Deterministic patterns in cell motility

Abstract

Cell migration paths are generally described as random walks, associated with both intrinsic and extrinsic noise. However, complex cell locomotion is not merely related to such fluctuations, but is often determined by the underlying machinery. Cell motility is driven mechanically by actin and myosin, two molecular components that generate contractile forces. Other cell functions make use of the same components and, therefore, will compete with the migratory apparatus. Here, we propose a physical model of such a competitive system, namely dendritic cells whose antigen capture function and migratory ability are coupled by myosin II. The model predicts that this coupling gives rise to a dynamic instability, whereby cells switch from persistent migration to unidirectional self-oscillation, through a Hopf bifurcation.

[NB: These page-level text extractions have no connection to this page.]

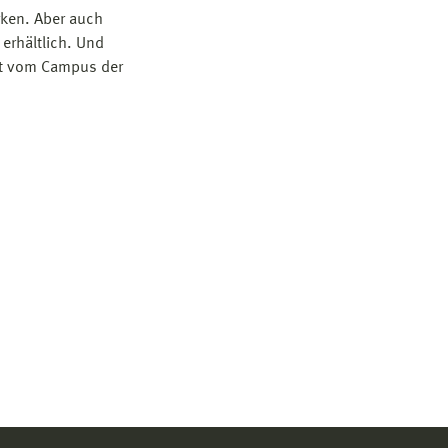
rken. Aber auch
 erhältlich. Und
ist vom Campus der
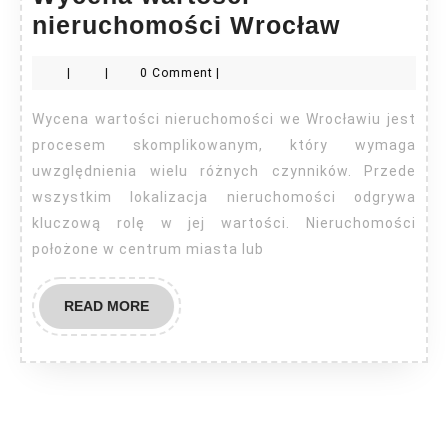
Wycena
nieruchomości Wrocław
wartości
|
|
0 Comment
|
nieruch
Wrocła
Wycena wartości nieruchomości we Wrocławiu jest
procesem skomplikowanym, który wymaga
uwzględnienia wielu różnych czynników. Przede
wszystkim lokalizacja nieruchomości odgrywa
kluczową rolę w jej wartości. Nieruchomości
położone w centrum miasta lub
READ
READ MORE
MORE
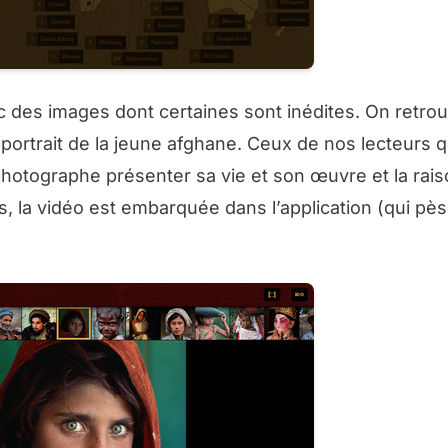
ec des images dont certaines sont inédites. On retro
ortrait de la jeune afghane. Ceux de nos lecteurs q
hotographe présenter sa vie et son œuvre et la rais
s, la vidéo est embarquée dans l’application (qui p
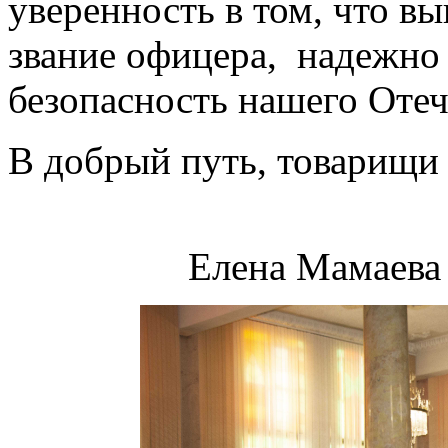
уверенность в том, что в
звание офицера, надежно
безопасность нашего Отеч
В добрый путь, товарищи
Елена Мамаева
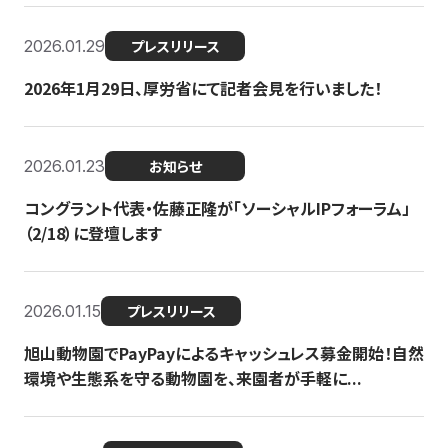
2026.01.29
プレスリリース
2026年1月29日、厚労省にて記者会見を行いました！
2026.01.23
お知らせ
コングラント代表・佐藤正隆が「ソーシャルIPフォーラム」
（2/18）に登壇します
2026.01.15
プレスリリース
旭山動物園でPayPayによるキャッシュレス募金開始！自然
環境や生態系を守る動物園を、来園者が手軽に...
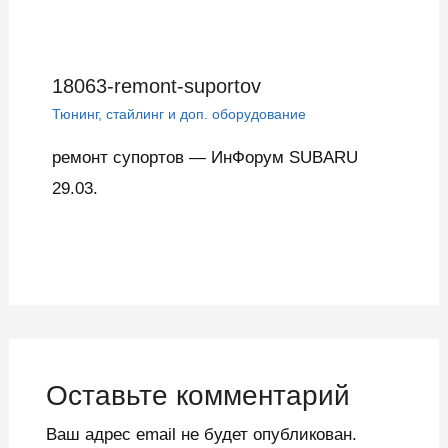
18063-remont-suportov
Тюнинг, стайлинг и доп. оборудование
ремонт супортов — ИнФорум SUBARU
29.03.
Оставьте комментарий
Ваш адрес email не будет опубликован.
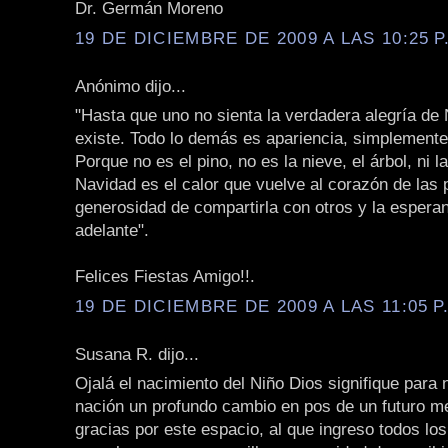
Dr. Germán Moreno
19 DE DICIEMBRE DE 2009 A LAS 10:25 P
Anónimo dijo...
"Hasta que uno no sienta la verdadera alegría de
existe. Todo lo demás es apariencia, simplement
Porque no es el pino, no es la nieve, el árbol, ni 
Navidad es el calor que vuelve al corazón de las 
generosidad de compartirla con otros y la espera
adelante".
Felices Fiestas Amigo!!.
19 DE DICIEMBRE DE 2009 A LAS 11:05 P
Susana R. dijo...
Ojalá el nacimiento del Niño Dios signifique para 
nación un profundo cambio en pos de un futuro m
gracias por este espacio, al que ingreso todos lo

Cells can then switch to periodic polarity reversals through a homoclinic bifurcation. These predicted dynamic regimes are characterized by robust features that we identify through in vitro trajectories of dendritic cells over long timescales and distances. We expect that competition for limited resources in other migrating cell types can lead to similar deterministic migration modes. Cell motility is typically described as a random walk due to the presence of noise. But a dynamical model suggests that dendritic cells move deterministically, alternating between fast and slow motility, and exhibiting periodic polarity reversals.